▸ **Work to complete**: Scan the following material for the string "pinky" and copy each line in which it appears.

▸ **Data records**:
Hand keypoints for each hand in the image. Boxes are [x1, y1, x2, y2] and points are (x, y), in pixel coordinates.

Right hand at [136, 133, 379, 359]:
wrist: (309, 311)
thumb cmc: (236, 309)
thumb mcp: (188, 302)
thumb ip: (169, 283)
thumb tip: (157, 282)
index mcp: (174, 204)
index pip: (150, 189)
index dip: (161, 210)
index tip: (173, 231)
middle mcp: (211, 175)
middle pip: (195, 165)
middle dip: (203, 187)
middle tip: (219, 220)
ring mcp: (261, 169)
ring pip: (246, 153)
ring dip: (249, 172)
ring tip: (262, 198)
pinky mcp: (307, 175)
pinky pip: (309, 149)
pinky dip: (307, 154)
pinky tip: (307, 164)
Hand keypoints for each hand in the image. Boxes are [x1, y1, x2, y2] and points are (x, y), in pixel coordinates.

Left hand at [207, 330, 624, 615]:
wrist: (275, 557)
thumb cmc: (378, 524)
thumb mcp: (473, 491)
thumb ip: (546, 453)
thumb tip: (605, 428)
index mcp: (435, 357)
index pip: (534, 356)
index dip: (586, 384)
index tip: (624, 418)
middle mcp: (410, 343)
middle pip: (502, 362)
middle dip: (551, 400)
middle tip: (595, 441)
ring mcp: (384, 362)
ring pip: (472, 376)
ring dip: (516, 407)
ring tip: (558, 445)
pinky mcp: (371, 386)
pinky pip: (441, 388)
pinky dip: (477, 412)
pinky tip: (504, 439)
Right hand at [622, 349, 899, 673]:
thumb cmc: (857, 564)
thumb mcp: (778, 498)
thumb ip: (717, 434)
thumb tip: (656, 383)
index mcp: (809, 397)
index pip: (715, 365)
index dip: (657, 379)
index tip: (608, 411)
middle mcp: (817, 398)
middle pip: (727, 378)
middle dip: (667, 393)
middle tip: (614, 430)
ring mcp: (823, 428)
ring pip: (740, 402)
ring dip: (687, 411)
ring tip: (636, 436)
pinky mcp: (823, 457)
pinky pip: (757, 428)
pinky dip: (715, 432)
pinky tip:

▸ **Solution**:
pinky mcp: (307, 175)
pinky pip: (309, 149)
pinky dip: (307, 154)
pinky tip: (307, 164)
pinky mcp: (371, 386)
pinky pip: (441, 388)
pinky dip: (477, 412)
pinky tip: (504, 439)
pinky mcp: (823, 457)
pinky pip: (757, 428)
pinky dip: (715, 432)
pinky tip:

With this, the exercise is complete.